Emma has ghost-written numerous autobiographies, including several Sunday Times Bestsellers, for publishers such as Pan Macmillan and Simon & Schuster. Her clients have ranged from private commissions for real life stories to celebrities looking to top the charts with their autobiographies (Nanny Pat, anyone?). Incredibly versatile, Emma works with males and females, from teenagers to pensioners. As well as writing, Emma is director of Busy Bee PR, a PR agency that specialises in publicity for books and on-going author profiles. Prior to that, Emma was a journalist across local and national newspapers and magazines for ten years, covering news, arts and culture, and celebrity stories.
As a Story Terrace writer, Emma interviews customers and turns their life stories into books. Get to know her better: you can read an autobiographical story of her own below. Get in touch today to work with her!
The idea to head off to France with just a rucksack on my back and no actual plan was like a seed that had grown slowly in my brain over a couple of months. It began with the end of a long-term relationship the week before Valentine’s Day (a cliché, I know), and developed with a skiing trip to France where a holiday romance reminded me how much I liked all things French.
Aged 24, I was about to move up the career ladder, and knew that would mean no chance of stopping to catch my breath for a few years. So it was now or never, and before I knew it, my parents were waving me off at the village station, and it was on with the first step of my journey.
As the train pulled out of the station to take me to London, I prepared to feel overwhelmed with fear. But looking around at the silent, tired commuters on their way to another mundane day in the office, I instead had the urge to giggle, revelling in my own carefree decision.
Once in London I struggled against the tide of the packed underground, then enjoyed the peace of the Eurostar, before enduring a further six hours on the fast TGV. But sitting looking out the window, watching the endless flat fields of the French countryside whizz past, I felt a real sense of euphoria. To all those friends who had expressed their envy at my plans, saying “I wish I could do that!”, well I really was!

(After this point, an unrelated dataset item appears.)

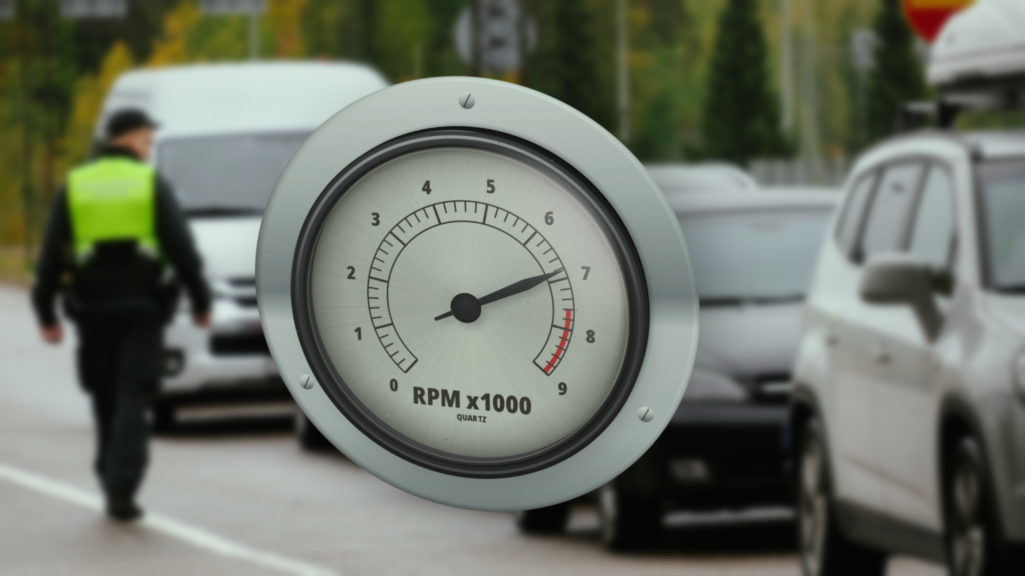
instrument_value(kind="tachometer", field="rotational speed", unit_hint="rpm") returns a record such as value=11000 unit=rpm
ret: value=6800 unit=rpm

I chatted to my fellow passengers, tentatively tried my rusty French on the bored young catering manager, and read the guide to south France several times over.

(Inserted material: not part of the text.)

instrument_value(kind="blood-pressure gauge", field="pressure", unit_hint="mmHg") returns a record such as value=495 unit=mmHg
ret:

Then finally, we were there.
I staggered out at my destination in Montpellier – already realising hair straighteners were a luxury too far in terms of weight – and with a little map-reading, and a lot of luck, found my hotel. The cheapest option in my guidebook, it was easy to see why. The rickety old bed in my grubby room was hardly the welcome sight a tired traveller would hope for. But lying in it half-an-hour later, flicking on the light sporadically to check for stray cockroaches, a huge rush of happiness swept through me. I had no idea what would follow the next day, let alone in the coming months, but that was the idea. This girl was ready, and couldn’t wait for the surprises!